PROBLEM SET
[1] Return the passage of the article on end-of-life medication access that runs from "End-of-life anticipatory prescribing" up to and including "to reduce wastage.", word for word.
[2] According to the article on end-of-life medication access, why can it be difficult to organize last-days-of-life medications for patients dying in the community? Answer in one to three sentences.
[3] Write what comes next in the article on end-of-life medication access, starting after its final sentence.

TEXT UNDER STUDY
------------------------------------------------------------------------
New approaches to ease pain and suffering in end-of-life community care are needed, according to a paper published this week in the BMJ.
Researchers, led by Dr Ben Bowers at Cambridge University Primary Care Unit, highlighted four new additional options to ensure fast access to medications for patients in their last few days and hours of life., including 24-hour, seven days a week rapid access to medicines through pharmacies, care homes and paramedics.
Patients dying in the community require rapid and tailored access to last days of life medications. This can be difficult to organise despite the pain and stress these medications can alleviate. Most end-of-life medications are needed during out-of-hours periods, and sourcing medical assessments, prescriptions and drugs from pharmacies can be challenging.
End-of-life anticipatory prescribing is currently recommended as good practice. It involves prescribing injectable drugs, including opioids and sedatives, for five common symptoms: pain, breathlessness, nausea and vomiting, agitation, and noisy respiratory tract secretions. The drugs are kept in patients’ homes and are available for use by visiting nurses, doctors, paramedics or trained family carers, but up to 54 per cent of anticipatory drugs go unused.
The researchers state that ‘improved review, provision, and personalisation of medication is needed’ and suggest four additional options to optimise rapid access to anticipatory medications and to reduce wastage.
------------------------------------------------------------------------
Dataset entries
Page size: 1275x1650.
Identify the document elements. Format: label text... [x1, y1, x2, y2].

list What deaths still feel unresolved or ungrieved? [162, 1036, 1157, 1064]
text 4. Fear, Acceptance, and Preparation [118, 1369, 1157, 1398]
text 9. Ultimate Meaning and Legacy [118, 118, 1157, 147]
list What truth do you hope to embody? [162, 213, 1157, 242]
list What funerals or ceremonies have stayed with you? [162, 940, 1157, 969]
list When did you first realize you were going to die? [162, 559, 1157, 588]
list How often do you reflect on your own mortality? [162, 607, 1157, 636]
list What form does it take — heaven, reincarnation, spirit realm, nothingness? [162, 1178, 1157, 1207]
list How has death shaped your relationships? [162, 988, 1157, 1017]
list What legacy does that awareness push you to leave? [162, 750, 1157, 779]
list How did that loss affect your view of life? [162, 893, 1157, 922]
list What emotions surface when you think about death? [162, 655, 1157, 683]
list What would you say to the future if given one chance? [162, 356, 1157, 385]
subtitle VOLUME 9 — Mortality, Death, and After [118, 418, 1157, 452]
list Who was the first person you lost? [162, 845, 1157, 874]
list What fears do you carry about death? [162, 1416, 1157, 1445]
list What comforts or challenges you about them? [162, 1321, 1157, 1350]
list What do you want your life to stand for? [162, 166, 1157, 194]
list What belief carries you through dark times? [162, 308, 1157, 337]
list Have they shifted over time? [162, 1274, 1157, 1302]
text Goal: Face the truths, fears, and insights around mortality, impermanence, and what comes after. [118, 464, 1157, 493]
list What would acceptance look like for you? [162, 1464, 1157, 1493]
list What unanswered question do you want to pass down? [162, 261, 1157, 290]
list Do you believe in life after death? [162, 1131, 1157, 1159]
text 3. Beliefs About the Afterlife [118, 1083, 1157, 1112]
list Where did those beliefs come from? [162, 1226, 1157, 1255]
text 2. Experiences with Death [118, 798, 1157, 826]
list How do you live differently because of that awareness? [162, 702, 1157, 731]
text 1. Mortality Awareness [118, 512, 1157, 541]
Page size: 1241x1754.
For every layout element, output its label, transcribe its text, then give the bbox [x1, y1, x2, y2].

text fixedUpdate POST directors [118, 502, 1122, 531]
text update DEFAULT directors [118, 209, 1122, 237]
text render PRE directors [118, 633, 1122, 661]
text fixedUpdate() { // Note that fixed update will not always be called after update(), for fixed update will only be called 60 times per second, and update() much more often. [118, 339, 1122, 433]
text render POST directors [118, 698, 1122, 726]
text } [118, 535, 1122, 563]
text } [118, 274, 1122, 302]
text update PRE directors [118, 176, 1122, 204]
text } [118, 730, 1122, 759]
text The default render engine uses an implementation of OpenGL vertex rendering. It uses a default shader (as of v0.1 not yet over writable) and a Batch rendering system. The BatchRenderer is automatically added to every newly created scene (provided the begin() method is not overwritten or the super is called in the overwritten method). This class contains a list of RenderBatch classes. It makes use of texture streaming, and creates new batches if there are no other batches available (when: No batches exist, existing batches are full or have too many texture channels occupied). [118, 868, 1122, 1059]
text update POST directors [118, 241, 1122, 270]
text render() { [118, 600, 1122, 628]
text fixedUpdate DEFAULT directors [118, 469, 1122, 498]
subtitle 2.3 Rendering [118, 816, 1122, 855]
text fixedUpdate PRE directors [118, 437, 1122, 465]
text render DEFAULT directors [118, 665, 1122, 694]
------------------------------------------------------------------------
ANSWERS TO THE EXERCISE
[1]
End-of-life anticipatory prescribing is currently recommended as good practice. It involves prescribing injectable drugs, including opioids and sedatives, for five common symptoms: pain, breathlessness, nausea and vomiting, agitation, and noisy respiratory tract secretions. The drugs are kept in patients’ homes and are available for use by visiting nurses, doctors, paramedics or trained family carers, but up to 54 per cent of anticipatory drugs go unused.
The researchers state that ‘improved review, provision, and personalisation of medication is needed’ and suggest four additional options to optimise rapid access to anticipatory medications and to reduce wastage.

[2] Most end-of-life medications are needed during out-of-hours periods. At those times, getting medical assessments, prescriptions and drugs from pharmacies can be challenging.

[3]
The first suggestion includes resourcing more community pharmacies to supply end-of-life medications 24 hours a day, seven days a week.
Second, the researchers suggest that emergency paramedics should be allowed to carry end-of-life drug stocks to administer to dying patients, following authorisation and consultation with a remote senior clinician.
Third, healthcare services and nursing homes should hold stock of end-of-life medications that can be dispensed rapidly following a prescription.
And a fourth option would involve changing pharmaceutical regulations to permit end-of-life medications prescribed for one care home resident to be repurposed for another resident, following a medical assessment and individualised prescription. This was allowed during the Covid-19 pandemic and according to the researchers was ‘widely welcomed’.
The last two options would require changes in legislation and appropriate safeguards in many countries.
The researchers conclude that proposed changes ‘will need careful piloting and robust evaluation of their clinical effectiveness, safety, and unintended consequences’, as well as consideration of patients’ and families’ views. And when taken together, the new options could ‘considerably reduce medication wastage but most importantly help to avoid preventable suffering in the final days and hours of life’.